Normatizar a utilização dos novos equipamentos públicos de água poderia parecer algo fácil, afinal, teoricamente bastava fiscalizar. Entretanto, a repressão não alteraria os hábitos das pessoas, assim de uma hora para outra, como alguns acreditavam. Para eliminar de vez as atitudes indesejáveis, a prefeitura necessitaria reprimir 24 horas por dia.
Os pontos de coleta de água sempre foram conturbados: as antigas fontes (desde o tempo dos escravos) eram frequentadas pelas camadas mais inferiores da sociedade, sendo locais de agitação e confusão, inclusive com brigas, bebedeiras, jogo e prostituição.

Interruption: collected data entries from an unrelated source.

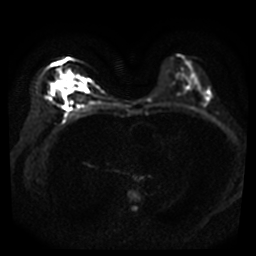
Breast MRI, one axial slice. Position 21 of 40 along the scan axis. Diffusion-weighted series; image 2 of 4 stored at this slice position (different b-values; order by instance number). 3 T. 5 mm slice thickness. 256 × 256 image matrix, field of view 320 × 320 mm. Female patient.
Structures marked on this image (outlined manually by an expert reader):
- tumour on diffusion-weighted imaging: bounding box [x1, y1, x2, y2] px = [52, 74, 74, 94]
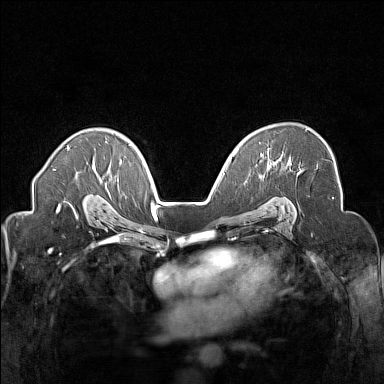
Breast MRI (dynamic contrast-enhanced), one axial slice. Slice 102 of 160 in the series (ordered by position). Dynamic contrast-enhanced series, time point 2 of 7 at this slice position (early post-contrast). 1.5 T. TE 1.8 ms, TR 5 ms. 1 mm slice thickness. 384 × 384 image matrix. Female patient.
Outlined on this slice (semi-automatically segmented with operator editing):
- enhancing-tissue mask used for the functional tumour volume (all voxels passing the contrast-enhancement thresholds inside the analysis volume; usually the tumour): box from (x=261, y=128) to (x=308, y=157) px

Assim, quando o sistema de água encanada chegou (1913), já existia um “microcosmo social” predominante nestes lugares e essa aglomeração, pelo menos em parte, migrou aos chafarizes e bebedouros. Mas outros grupos, “pessoas da sociedade”, damas, cavalheiros, patrícios, também passaram a utilizar estes novos locais – agora instalados em logradouros importantes, como a Praça Fernando Amaro e o Campo Grande. Rapidamente houve conflitos.

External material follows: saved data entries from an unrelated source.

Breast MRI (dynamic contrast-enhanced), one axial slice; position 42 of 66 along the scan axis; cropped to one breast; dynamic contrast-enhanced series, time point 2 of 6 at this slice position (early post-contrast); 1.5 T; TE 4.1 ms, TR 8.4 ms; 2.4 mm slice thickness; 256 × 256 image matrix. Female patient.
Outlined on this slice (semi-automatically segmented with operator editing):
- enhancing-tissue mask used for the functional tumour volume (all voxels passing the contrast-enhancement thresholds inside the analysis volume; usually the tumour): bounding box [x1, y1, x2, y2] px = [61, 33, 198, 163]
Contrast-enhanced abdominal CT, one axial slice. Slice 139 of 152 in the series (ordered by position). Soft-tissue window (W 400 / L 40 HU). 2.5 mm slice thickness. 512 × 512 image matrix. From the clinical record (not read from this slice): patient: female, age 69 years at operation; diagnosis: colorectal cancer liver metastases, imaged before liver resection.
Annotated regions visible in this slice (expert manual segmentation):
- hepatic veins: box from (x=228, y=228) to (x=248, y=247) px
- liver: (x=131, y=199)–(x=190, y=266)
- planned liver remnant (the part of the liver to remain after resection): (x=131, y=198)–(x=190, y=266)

Antigas atitudes, toleradas no submundo das fontes (distante dos olhos da maioria), passaram a incomodar os defensores de um modelo de cidadão baseado no projeto burguês.
O discurso de ódio nos pedidos de maior policiamento, de repressão severa aos “vagabundos” e ao “povinho”, resultava do medo das elites locais, desejosas em padronizar os comportamentos e criar um cidadão passivo e obediente. Os pobres deveriam permanecer em seu devido lugar, sem incomodar os ditos “cidadãos corretos”, e caso necessitassem frequentar os espaços públicos, precisariam se comportar dentro do padrão imposto pela burguesia – não havia liberdades individuais e todos teriam que aceitar a programação.
Aqueles que saiam do modelo, os diferentes, os “anormais”, os divergentes, quase não possuíam direitos. Estes indesejados eram tratados com violência e expulsos dos espaços públicos. Se possível, jogados na cadeia!